Mindfulness, by Ellen J. Langer. This book will make you think hard about the mindsets that all of us develop over the course of our lives, and how they hold us back from breaking through to fresh ideas and insights into ourselves, our businesses, and our relationships with others. It's a psychology/sociology book, sure, but not a technical one that's tough to read. It's one of those works that will have you stopping every few pages to examine events in your past. It will have you seeing those events in a new way. I found this book to be a great aid to creativity.
The Quiet Indoor Revolution, by Seichi Konzo. This is an extraordinary book that tells the story of the research that made the rapid developments in central heating possible. It's a technical book, but easy to follow with many drawings and photos of the early test houses that were used to develop heating as we know it today. If you're a heating professional this book will give you a much better understanding of what you work with every day, and where it came from.

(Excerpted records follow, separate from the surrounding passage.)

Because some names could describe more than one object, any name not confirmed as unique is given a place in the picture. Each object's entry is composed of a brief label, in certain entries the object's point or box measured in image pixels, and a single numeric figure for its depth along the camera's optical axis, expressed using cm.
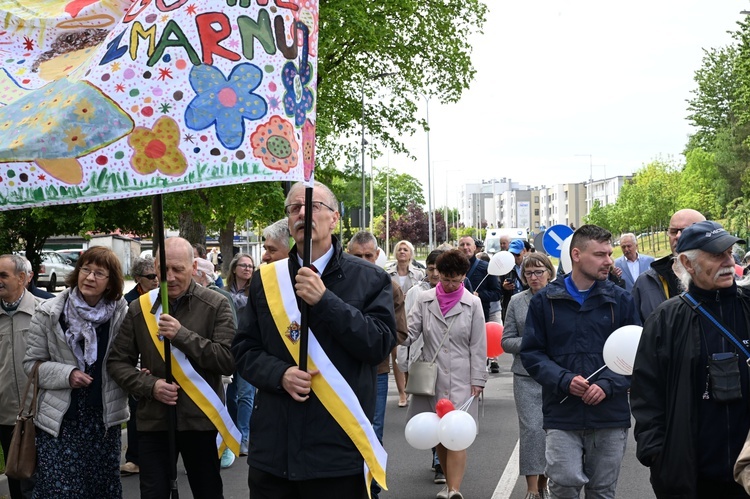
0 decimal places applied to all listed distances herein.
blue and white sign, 1392
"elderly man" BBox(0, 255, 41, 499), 629
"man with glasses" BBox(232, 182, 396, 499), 408
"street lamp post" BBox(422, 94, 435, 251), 6117
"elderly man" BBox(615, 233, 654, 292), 1124
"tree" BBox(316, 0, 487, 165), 2427
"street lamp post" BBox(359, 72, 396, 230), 2461
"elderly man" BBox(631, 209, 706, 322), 768
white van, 4744
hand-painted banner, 357
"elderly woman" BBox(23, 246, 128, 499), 538
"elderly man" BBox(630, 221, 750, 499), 405
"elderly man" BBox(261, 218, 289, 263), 652
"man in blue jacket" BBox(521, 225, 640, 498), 563
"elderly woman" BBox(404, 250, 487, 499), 757
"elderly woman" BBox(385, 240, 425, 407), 1200
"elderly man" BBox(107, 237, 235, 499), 529
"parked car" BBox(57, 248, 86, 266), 4979
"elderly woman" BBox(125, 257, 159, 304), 800
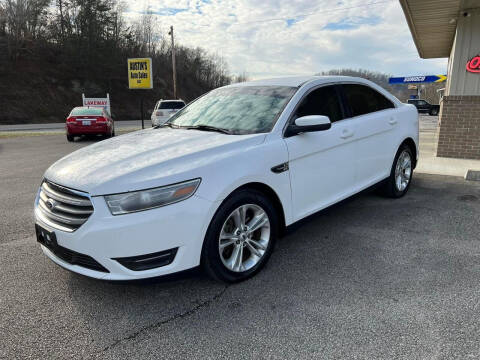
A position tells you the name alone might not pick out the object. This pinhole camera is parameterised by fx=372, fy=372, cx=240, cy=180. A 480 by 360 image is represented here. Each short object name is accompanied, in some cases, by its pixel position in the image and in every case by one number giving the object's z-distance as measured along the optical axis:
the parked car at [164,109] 19.57
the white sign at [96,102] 26.38
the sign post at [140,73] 21.91
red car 14.64
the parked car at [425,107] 39.31
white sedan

The New Lifetime Reading Plan, by Clifton Fadiman. I'll end with this special one, which is really more a roadmap than a book. I've owned the original edition for nearly 25 years, and I have to admit that it's every bit as intimidating now as it was on the day that I first found it. What we have here is a book about books. It's a long list (with wonderful descriptions) of the important books a person should read during his or her lifetime. Here you'll find the core reading of Western Civilization. I never had the opportunity to get a classical education when I was young, but this book has been the guide to my continuing education as I've grown older. Enjoy!